You still care, love, want
around the clock, 24 hours a day, that doesn’t change… there is a painful
loneliness in that… with friends, wherever you are, you are thinking your loved
one should be with you… feeling guilty that you are enjoying something which
they can’t, even though they are doing nothing, not far away.
When you are together… the
love is still there… friends who have been to the hospital with me say they are
touched by the obvious love between us, but it can only show at times through
the eyes, through a look… there is
nothing else now, those silly little things you used to do and say together…
they go through your mind… you say little things, do some of the little things…
but there is sign of remembrance, no gentle melting response, and none of the
little gestures and words coming back.
In fact they haven’t spoken
an intelligible word for over two years, and rarely even manage an
unintelligible one. You think they recognize you, but that would be the last
defeat, not being recognized, so you are convinced anyway.. but the reassurance
is hollow.
You spend time with your
gorgeous grandchildren, and they mean so much to me, as do our children, and
you love being with them, but you also find half of your mind is occupied by
the fact that she is not enjoying the same thing… you tell her about them, you
occasionally see a look of longing… but rarely… sometimes a smile… but rarely,
more often the same blank expressionless stare… the one that leaves you feeling
lost, frightened and helpless…
The pressures are always
there… round the clock.. at least if they are at home you have the comfort of
being able to help, I say comfort, I know it is desperately hard work… but
sometimes you can crave it to ease the nagging loneliness.

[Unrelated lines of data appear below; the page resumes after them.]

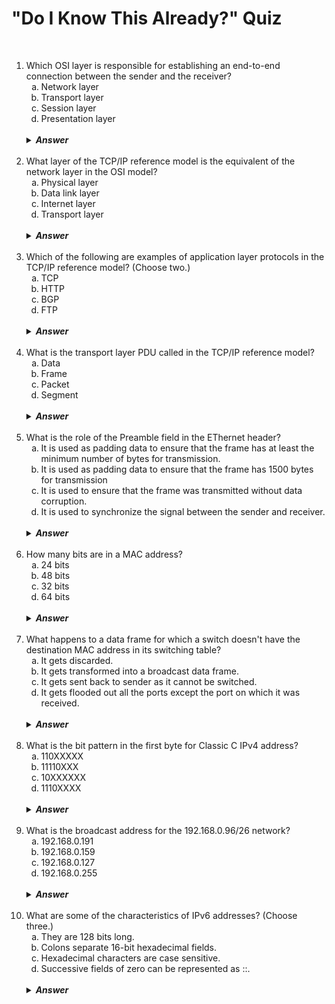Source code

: #   "Do I Know This Already?" Quiz

&nbsp;

<ol>
    <li>Which OSI layer is responsible for establishing an end-to-end connection between the sender and the receiver?
        <ol type="a">
            <li>Network layer
            <li>Transport layer
            <li>Session layer
            <li>Presentation layer
        </ol>
        <br />
        <details>
            <summary><strong><em>Answer</em></strong></summary>
            B.  The transport layer, as the name suggests, is responsible for end-to-end transport of data from the source to the destination of the data traffic.  Connection-oriented protocols at the transport layer establish an end-to-end connection between the sender and the receiver, keep track of all the segments that are being transmitted, and have a retransmission mechanism in place.
        </details>
    <br />
    <li>What layer of the TCP/IP reference model is the equivalent of the network layer in the OSI model?
        <ol type="a">
            <li>Physical layer
            <li>Data link layer
            <li>Internet layer
            <li>Transport layer
        </ol>
        <br />
        <details>
            <summary><strong><em>Answer</em></strong></summary>
            C.  The Internet layer in the TCP/IP reference model corresponds in functions and characteristics to the network layer in the OSI model.
        </details>
    <br />
    <li>Which of the following are examples of application layer protocols in the TCP/IP reference model?  (Choose two.)
        <ol type="a">
            <li>TCP
            <li>HTTP
            <li>BGP
            <li>FTP
        </ol>
        <br />
        <details>
            <summary><strong><em>Answer</em></strong></summary>
            B, D.  There are a large number of application layer protocols, including the Hypertext Transfer Protocol (HTTP), which is used for transferring web pages between browsers and web servers, and File Transfer Protocol (FTP), which is used for transferring files between a client and a server.
        </details>
    <br />
    <li>What is the transport layer PDU called in the TCP/IP reference model?
        <ol type="a">
            <li>Data
            <li>Frame
            <li>Packet
            <li>Segment
        </ol>
        <br />
        <details>
            <summary><strong><em>Answer</em></strong></summary>
            D.  The TCP/IP reference model transport layer PDU is called a <em>segment</em>.
        </details>
    <br />
    <li>What is the role of the Preamble field in the EThernet header?
        <ol type="a">
            <li>It is used as padding data to ensure that the frame has at least the minimum number of bytes for transmission.
            <li>It is used as padding data to ensure that the frame has 1500 bytes for transmission
            <li>It is used to ensure that the frame was transmitted without data corruption.
            <li>It is used to synchronize the signal between the sender and receiver.
        </ol>
        <br />
        <details>
            <summary><strong><em>Answer</em></strong></summary>
            D.  The Preamble field consists of 8 bytes of alternating 1s and 0s that are used to synchronize the signals of the sender and receiver.
        </details>
    <br />
    <li>How many bits are in a MAC address?
        <ol type="a">
            <li>24 bits
            <li>48 bits
            <li>32 bits
            <li>64 bits
        </ol>
        <br />
        <details>
            <summary><strong><em>Answer</em></strong></summary>
            B.  A MAC address has 48 bits organized as 12 hexadecimal numbers.
        </details>
    <br />
    <li>What happens to a data frame for which a switch doesn't have the destination MAC address in its switching table?
        <ol type="a">
            <li>It gets discarded.
            <li>It gets transformed into a broadcast data frame.
            <li>It gets sent back to sender as it cannot be switched.
            <li>It gets flooded out all the ports except the port on which it was received.
        </ol>
        <br />
        <details>
            <summary><strong><em>Answer</em></strong></summary>
            D.  If a switch doesn't have the destination MAC address of the frame, it floods the frame over all the ports except the port on which it was received.  As the frame gets flooded throughout the network, eventually it will get to its destination.
        </details>
    <br />
    <li>What is the bit pattern in the first byte for Classic C IPv4 address?
        <ol type="a">
            <li>110XXXXX
            <li>11110XXX
            <li>10XXXXXX
            <li>1110XXXX
        </ol>
        <br />
        <details>
            <summary><strong><em>Answer</em></strong></summary>
            A.  The bit pattern for the first byte in a Class C IPv4 address is 110XXXXX.
        </details>
    <br />
    <li>What is the broadcast address for the 192.168.0.96/26 network?
        <ol type="a">
            <li>192.168.0.191
            <li>192.168.0.159
            <li>192.168.0.127
            <li>192.168.0.255
        </ol>
        <br />
        <details>
            <summary><strong><em>Answer</em></strong></summary>
            C.  The broadcast address for the network 192.168.0.96/27 is 192.168.0.127.
        </details>
    <br />
    <li>What are some of the characteristics of IPv6 addresses?  (Choose three.)
        <ol type="a">
            <li>They are 128 bits long.
            <li>Colons separate 16-bit hexadecimal fields.
            <li>Hexadecimal characters are case sensitive.
            <li>Successive fields of zero can be represented as ::.
        </ol>
        <br />
        <details>
            <summary><strong><em>Answer</em></strong></summary>
            A, B, D.  An IPv6 address is 128 bits long, with colons separating entries (x:x:x:x:x:x:x:x, where x is a 16-bit hexadecimal field).  Successive fields of zero can be represented as :: but only once per address, and the hexadecimal characters are not case sensitive.
        </details>
</ol>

Awful as it sounds, I wish
she had died when she became this ill… I can’t bear to think of her just
sitting… sitting… not communicating… don’t know even if she has thoughts… I
don’t know if it helps that the hospital staff tell me she is often tearful
after I leave… yes, me too, but I can deal with it, I can write and talk, does
this mean I should go more often? See more of her… I would like to but I find
it so hard to see her like this, I don’t think it would help… but then I feel
awful because I don’t. go more often.